Records from a data source
------------------------
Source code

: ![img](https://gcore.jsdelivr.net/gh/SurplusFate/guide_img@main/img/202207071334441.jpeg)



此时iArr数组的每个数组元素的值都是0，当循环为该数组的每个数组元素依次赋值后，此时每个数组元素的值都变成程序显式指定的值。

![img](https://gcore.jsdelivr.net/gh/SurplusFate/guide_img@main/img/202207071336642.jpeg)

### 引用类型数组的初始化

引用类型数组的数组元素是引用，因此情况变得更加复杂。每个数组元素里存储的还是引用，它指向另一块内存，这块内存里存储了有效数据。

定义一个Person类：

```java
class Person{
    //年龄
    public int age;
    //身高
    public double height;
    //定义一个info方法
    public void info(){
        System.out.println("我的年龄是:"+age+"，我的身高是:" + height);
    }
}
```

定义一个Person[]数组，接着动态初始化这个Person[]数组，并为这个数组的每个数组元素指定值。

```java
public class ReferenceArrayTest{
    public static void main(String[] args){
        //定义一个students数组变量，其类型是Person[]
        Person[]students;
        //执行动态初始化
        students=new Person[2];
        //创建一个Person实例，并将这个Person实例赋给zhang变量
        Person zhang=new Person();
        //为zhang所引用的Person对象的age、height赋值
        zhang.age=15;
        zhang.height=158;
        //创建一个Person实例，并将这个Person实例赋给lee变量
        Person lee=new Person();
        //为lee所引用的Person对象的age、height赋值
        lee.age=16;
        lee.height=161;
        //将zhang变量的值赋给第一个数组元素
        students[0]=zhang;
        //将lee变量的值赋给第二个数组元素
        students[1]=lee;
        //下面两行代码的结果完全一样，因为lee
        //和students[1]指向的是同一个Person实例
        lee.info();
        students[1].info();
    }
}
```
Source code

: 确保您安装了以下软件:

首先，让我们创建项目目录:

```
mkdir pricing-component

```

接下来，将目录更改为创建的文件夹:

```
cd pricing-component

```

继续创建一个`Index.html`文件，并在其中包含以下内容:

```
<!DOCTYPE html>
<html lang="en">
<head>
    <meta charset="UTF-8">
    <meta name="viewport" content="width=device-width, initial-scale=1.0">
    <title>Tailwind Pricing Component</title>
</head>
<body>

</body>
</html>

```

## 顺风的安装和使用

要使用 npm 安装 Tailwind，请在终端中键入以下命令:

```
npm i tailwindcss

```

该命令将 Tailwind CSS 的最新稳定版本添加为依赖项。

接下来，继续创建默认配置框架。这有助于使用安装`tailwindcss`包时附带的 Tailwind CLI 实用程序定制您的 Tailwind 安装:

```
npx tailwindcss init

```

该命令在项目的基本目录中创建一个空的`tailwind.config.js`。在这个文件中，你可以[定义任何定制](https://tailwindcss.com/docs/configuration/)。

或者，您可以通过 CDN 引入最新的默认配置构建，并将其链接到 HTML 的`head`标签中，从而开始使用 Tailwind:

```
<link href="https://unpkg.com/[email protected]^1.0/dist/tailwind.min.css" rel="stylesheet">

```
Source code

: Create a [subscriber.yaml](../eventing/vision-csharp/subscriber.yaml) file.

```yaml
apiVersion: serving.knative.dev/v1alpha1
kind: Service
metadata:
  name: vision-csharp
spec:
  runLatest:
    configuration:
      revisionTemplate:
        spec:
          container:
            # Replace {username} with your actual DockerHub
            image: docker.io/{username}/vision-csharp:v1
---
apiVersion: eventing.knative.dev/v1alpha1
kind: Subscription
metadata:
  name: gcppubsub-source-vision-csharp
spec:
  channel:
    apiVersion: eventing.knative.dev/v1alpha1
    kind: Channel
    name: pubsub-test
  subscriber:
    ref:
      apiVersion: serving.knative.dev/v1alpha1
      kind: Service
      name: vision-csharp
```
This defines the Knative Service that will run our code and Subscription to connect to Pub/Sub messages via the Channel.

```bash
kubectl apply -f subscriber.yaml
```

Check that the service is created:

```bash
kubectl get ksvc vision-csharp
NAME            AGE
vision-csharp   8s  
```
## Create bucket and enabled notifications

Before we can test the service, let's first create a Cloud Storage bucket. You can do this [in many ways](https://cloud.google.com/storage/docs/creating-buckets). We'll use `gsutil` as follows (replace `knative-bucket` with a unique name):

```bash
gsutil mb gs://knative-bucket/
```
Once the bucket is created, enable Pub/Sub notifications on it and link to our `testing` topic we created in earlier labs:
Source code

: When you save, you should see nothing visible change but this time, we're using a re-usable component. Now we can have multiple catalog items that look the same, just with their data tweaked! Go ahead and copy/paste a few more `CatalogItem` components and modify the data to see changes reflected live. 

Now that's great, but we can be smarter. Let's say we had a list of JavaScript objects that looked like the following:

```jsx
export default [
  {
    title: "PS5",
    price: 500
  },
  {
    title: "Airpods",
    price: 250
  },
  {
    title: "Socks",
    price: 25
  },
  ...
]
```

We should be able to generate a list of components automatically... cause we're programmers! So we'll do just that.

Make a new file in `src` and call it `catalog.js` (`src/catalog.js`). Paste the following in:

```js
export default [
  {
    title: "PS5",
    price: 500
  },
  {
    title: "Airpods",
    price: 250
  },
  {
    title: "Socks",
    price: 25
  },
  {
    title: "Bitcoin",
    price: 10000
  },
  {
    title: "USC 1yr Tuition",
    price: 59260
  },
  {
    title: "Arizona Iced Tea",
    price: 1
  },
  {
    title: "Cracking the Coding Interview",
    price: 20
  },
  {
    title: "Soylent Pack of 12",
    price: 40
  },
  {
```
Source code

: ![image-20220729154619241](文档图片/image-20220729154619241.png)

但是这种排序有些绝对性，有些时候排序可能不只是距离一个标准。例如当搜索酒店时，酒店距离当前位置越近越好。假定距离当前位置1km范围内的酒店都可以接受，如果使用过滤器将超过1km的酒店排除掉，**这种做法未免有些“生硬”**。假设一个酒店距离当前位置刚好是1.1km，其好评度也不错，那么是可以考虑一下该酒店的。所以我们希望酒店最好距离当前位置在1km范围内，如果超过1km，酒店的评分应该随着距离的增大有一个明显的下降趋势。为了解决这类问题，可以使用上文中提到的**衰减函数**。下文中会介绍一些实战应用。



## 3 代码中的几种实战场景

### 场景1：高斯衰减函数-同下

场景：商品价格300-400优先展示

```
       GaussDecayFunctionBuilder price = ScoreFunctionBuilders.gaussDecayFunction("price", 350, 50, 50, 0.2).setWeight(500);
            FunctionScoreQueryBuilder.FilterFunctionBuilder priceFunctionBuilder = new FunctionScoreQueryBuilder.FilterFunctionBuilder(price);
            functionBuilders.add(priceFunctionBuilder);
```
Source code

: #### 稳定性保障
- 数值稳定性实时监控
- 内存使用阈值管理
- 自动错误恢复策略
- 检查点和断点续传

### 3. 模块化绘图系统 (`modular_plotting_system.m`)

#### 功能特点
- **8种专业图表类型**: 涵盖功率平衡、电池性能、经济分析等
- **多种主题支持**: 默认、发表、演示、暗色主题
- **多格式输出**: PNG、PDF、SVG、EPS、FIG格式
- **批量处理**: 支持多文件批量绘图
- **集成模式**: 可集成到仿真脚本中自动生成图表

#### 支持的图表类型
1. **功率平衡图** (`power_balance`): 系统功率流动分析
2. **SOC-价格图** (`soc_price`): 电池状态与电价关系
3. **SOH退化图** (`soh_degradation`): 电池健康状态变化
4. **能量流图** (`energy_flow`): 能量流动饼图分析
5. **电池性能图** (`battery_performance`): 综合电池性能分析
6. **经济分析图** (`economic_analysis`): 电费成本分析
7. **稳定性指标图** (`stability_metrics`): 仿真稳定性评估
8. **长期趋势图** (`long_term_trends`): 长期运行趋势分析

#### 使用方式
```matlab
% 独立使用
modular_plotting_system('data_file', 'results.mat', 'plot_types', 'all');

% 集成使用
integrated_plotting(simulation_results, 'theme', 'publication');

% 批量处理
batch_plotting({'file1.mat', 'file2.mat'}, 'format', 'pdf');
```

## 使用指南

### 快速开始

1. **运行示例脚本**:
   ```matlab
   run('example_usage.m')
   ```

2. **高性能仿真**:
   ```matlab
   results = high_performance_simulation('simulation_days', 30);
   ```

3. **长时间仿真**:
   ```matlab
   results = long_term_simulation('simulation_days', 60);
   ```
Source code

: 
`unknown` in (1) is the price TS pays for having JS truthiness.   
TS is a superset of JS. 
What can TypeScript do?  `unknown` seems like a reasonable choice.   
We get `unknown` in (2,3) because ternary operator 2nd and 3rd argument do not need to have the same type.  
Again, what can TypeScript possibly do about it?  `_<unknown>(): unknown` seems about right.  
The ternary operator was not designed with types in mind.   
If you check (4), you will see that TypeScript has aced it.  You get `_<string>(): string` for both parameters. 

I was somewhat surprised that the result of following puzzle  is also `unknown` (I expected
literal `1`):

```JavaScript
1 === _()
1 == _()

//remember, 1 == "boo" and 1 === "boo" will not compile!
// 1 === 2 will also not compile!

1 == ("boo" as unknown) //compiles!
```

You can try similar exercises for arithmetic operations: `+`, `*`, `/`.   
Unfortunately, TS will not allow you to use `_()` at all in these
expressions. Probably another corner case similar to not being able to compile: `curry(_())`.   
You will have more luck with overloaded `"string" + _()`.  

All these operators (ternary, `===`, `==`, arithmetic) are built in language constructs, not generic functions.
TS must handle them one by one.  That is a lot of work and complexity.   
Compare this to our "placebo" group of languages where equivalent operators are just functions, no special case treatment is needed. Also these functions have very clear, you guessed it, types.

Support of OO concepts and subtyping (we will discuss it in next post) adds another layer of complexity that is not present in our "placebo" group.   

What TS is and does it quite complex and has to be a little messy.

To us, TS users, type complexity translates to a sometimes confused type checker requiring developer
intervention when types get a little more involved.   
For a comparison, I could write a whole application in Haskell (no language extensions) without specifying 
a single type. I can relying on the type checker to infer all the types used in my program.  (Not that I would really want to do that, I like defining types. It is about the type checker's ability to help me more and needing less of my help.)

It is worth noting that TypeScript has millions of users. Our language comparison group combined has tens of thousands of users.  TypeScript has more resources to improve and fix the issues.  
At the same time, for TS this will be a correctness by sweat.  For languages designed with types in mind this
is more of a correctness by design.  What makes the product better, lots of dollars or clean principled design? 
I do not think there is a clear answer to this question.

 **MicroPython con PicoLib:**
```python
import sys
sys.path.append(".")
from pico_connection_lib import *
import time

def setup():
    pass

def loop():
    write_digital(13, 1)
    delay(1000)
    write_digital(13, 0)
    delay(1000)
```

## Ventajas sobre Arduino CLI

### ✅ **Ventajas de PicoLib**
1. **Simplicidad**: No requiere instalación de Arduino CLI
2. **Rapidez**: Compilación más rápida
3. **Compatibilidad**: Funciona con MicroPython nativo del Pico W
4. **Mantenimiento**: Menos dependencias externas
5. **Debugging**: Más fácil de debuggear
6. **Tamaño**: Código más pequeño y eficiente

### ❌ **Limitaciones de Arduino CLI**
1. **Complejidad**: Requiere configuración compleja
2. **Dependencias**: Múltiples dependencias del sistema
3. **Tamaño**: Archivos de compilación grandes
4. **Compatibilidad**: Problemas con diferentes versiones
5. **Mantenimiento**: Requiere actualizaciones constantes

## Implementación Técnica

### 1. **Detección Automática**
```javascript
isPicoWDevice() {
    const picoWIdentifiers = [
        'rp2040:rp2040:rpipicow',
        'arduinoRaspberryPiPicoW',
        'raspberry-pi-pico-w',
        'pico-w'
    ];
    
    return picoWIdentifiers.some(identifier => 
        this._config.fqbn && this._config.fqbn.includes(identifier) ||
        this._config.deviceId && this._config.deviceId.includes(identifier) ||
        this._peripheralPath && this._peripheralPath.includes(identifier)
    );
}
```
------------------------
| What is expected |
Wherever "jpeg" occurs in the records above, copy the line it sits in.

| Solution for this problem |
: ![img](https://gcore.jsdelivr.net/gh/SurplusFate/guide_img@main/img/202207071334441.jpeg)
![img](https://gcore.jsdelivr.net/gh/SurplusFate/guide_img@main/img/202207071336642.jpeg)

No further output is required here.